John the Baptist, as the son of a priest, was supposed to wash frequently, wear clean white linen, and show up in the temple to offer sacrifices in the prescribed way.  He did none of those things.  John wore camel's hair and leather.  He ate locusts and wild honey.  He preached to Romans and the backwash of the people until the scribes and Pharisees came down to see what he was up to.  And then he told them what he thought of their "establishment" ways.  He baptized people in a big muddy river.  He did not do "what he was supposed to do".

Jesus was the same.  If he was supposed to be the Messiah by "churchy" standards, He certainly didn't live up to their their expectations.  His first miracle was turning water into wine to keep the party going.  He hung out with tax collectors, thieves, prostitutes, adulterers, and other disreputable folks.  He was three days late for His best friend's funeral.  He took for disciples the unlearned (by the religious people's standards), a liar and at least one thief.  James and John, the sons of thunder, today would have been part of a motorcycle gang.  It seems as if Peter and Andrew had some kind of running feud going - "How often do I have to forgive my brother?  Up to seven times?"  What a bunch to have to deal with on a day-to-day basis!

Yet Jesus loved them all, struggled to show them how to love, how to forgive, how to be forgiven.  He never tired of giving them God's best.  He told them stories that they could relate to in simple terms.  He could have commanded the king's palace, yet He slept on the ground, bathed in streams, wore homespun, and smelled like the ordinary people who gathered around Him.

It doesn't hurt us church folk to remember how our Teacher loved the unlovable and reached out for them to snatch as many of them from the enemy as He could.  God looks at the heart.  We shouldn't decide how to treat people by what their outsides look like.

God help us all to be more like Jesus.

Saturday, July 7, 2012

The Second (or Third) Commandment

"You shall not take the name of the Lord your God in vain."  (Exodus 20:7)

For fifty and some years, I never heard this commandment refer to anything other than cursing and swearing.  Maybe that is part of it, but I believe there is a great deal more to this statement.

If we take on God's name and call ourselves Christian, we'd better not take the name lightly.  We have to act the way God would if He were visible in our neighborhoods.

Jesus said, "Not everyone who says to me, 'Lord, Lord,' will enter the kingdom of heaven, but only he who does the will of my Father who is in heaven."  (Matt. 7:21)  The people who hear this will be surprised.

For instance,  two neighborhood young people go into a grocery store.  One of them goes to church and Sunday school every week and calls himself a Christian.  The other doesn't.  The church-goer takes a pack of gum, stuffs it in his pocket, and walks out without paying for it.  What does his neighbor think of God and His people now? 
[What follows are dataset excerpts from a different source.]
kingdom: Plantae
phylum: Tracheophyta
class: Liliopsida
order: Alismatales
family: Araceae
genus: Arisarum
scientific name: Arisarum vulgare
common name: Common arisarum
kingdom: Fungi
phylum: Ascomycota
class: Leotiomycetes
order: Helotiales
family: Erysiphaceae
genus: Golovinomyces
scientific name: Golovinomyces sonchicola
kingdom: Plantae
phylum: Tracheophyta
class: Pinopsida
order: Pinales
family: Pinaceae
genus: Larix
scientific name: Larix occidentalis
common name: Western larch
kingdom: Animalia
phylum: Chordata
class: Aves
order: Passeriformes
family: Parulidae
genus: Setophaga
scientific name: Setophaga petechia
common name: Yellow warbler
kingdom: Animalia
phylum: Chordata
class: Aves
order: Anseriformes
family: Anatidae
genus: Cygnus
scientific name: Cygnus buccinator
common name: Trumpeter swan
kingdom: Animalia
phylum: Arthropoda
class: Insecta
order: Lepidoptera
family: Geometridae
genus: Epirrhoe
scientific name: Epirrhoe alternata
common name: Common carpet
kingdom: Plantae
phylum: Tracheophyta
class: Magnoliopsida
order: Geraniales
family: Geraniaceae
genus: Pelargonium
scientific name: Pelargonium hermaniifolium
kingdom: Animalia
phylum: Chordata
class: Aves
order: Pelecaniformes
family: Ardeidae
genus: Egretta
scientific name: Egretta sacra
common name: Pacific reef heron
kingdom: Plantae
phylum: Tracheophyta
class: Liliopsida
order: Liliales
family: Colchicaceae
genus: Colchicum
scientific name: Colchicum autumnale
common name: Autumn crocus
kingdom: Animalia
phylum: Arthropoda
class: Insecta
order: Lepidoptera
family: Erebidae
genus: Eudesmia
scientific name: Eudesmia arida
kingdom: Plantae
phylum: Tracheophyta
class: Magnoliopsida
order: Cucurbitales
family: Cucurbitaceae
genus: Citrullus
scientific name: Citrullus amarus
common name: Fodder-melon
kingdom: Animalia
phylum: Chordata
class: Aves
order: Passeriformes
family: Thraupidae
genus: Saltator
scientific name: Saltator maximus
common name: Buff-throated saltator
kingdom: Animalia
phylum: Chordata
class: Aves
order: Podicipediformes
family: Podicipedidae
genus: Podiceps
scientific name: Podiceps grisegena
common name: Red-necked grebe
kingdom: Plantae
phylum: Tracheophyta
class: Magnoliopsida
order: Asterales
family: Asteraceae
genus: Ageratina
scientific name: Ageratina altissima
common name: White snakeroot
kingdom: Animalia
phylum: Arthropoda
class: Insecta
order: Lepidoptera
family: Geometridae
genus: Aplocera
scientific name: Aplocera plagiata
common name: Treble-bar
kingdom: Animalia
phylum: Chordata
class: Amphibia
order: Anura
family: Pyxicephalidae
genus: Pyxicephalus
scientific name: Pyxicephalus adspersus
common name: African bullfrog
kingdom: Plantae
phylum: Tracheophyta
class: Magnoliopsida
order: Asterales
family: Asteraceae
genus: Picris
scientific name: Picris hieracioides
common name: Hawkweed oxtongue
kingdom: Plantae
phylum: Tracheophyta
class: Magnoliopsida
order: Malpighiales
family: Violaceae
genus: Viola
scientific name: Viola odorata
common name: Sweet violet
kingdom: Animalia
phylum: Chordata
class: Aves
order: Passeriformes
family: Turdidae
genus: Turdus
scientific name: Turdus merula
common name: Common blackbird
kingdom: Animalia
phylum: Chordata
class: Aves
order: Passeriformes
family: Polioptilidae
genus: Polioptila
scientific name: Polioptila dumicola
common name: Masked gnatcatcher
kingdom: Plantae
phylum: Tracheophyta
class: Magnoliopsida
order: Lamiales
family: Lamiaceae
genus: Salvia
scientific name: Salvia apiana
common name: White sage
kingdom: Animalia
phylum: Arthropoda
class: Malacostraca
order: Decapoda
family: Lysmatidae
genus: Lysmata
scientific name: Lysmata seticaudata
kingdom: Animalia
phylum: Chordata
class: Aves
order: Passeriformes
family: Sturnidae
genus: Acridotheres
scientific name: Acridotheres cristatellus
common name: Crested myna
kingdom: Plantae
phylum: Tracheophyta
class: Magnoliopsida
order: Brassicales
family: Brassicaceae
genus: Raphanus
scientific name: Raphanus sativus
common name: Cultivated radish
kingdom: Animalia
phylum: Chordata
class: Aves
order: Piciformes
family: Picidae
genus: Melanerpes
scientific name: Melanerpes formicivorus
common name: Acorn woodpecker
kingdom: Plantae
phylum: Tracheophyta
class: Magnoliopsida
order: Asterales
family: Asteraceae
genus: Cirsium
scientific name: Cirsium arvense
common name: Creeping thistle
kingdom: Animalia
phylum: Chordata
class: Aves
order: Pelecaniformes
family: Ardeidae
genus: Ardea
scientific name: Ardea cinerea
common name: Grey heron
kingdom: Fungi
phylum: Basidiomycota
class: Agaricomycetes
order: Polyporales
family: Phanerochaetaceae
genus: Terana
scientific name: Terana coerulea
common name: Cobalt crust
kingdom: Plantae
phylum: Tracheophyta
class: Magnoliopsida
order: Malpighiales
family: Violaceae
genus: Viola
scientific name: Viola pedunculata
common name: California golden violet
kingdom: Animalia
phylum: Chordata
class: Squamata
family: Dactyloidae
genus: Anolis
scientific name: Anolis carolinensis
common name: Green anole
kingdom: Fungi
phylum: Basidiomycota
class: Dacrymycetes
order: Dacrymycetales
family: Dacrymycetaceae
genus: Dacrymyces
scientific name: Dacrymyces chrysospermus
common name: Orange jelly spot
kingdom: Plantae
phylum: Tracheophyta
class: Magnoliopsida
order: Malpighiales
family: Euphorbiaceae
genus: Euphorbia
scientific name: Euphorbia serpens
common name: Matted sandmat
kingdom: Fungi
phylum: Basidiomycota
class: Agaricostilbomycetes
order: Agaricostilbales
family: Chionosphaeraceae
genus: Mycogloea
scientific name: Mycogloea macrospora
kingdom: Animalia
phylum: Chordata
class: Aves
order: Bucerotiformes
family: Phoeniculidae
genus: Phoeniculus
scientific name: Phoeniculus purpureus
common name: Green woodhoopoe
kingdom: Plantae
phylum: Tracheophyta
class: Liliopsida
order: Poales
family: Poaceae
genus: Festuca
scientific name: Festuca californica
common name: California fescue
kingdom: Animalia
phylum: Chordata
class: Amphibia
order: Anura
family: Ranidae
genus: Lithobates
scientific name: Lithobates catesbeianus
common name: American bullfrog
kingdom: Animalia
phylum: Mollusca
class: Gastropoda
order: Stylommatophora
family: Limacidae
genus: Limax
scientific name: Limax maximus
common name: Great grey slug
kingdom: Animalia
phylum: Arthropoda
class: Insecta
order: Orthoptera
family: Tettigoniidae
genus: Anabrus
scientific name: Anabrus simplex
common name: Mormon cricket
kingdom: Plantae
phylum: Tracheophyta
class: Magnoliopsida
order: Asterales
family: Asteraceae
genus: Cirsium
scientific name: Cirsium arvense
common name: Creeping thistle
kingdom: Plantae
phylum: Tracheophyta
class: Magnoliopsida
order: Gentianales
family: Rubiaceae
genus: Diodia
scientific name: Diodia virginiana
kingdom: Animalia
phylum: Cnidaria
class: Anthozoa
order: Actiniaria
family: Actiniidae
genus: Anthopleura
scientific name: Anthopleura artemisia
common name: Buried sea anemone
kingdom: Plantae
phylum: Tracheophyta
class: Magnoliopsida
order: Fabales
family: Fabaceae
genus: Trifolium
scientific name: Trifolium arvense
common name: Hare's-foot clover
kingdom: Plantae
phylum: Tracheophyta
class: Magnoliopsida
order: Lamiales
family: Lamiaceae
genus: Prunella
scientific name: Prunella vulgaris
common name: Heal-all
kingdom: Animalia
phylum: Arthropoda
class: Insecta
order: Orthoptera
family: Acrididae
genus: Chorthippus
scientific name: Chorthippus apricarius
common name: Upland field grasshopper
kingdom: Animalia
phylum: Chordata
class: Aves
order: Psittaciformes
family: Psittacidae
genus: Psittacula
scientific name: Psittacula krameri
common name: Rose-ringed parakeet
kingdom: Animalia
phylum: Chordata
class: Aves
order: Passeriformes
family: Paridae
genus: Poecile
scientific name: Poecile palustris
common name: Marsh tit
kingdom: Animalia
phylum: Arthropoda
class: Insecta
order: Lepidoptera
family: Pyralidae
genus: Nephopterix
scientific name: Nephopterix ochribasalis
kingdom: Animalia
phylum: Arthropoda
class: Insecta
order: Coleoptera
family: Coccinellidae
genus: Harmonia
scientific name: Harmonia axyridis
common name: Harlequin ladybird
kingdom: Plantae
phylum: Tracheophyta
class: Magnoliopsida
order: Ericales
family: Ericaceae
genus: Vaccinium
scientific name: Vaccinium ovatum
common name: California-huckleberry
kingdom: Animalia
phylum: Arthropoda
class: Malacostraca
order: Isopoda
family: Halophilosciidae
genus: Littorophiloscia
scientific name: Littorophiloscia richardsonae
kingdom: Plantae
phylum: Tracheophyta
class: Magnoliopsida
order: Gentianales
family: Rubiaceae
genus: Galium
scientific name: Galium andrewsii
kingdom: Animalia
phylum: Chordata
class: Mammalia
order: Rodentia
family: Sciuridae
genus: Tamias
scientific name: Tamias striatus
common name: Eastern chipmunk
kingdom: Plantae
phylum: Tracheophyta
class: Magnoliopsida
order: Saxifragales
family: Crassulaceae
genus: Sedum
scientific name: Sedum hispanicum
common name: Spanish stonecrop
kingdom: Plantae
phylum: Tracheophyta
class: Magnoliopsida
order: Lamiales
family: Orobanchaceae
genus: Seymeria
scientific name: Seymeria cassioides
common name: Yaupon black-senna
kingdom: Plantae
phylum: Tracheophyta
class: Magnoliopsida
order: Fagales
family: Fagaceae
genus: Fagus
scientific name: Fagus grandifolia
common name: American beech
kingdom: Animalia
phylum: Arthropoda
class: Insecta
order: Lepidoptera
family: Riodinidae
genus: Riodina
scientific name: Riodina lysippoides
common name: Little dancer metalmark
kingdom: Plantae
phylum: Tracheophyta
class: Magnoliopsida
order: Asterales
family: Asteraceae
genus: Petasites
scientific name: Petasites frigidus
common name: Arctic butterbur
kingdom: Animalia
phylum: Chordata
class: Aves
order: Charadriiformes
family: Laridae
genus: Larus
A young man and young woman go to Bible college, both professing to be committed Christians on a life mission to serve the Lord.  The young man seduces the young woman.  She finds she's pregnant.  He abandons her.  She gets an abortion and turns her back on God, never to trust Him or anyone else ever again.  What reward should the young man get?

Several "pious" women in a church spread rumors and gossip about everyone in town including other church members.  Three women, whose reputation has been shredded by this clique, leave the church never to darken its doors again. 

Telling lies, cheating on a tax return, speeding down the highway with a Christian sticker on the back bumper, making unkind gestures at a stop light with that same bumper sticker, taking books out of the library that could NEVER be shared with Jesus...  all of these actions are compared against the Name we claim to carry.

Count the cost.  If you cannot be what you claim to be, then either quit claiming it or change.  A real relationship with the Lord sets your mind on whatever is pure and true and noble, everything that is excellent and praiseworthy (Phil. 4:8).  Be careful not to take the family Name in vain.  We are what unbelievers see of God.  We need to make Him beautiful and wonderful in front of the world.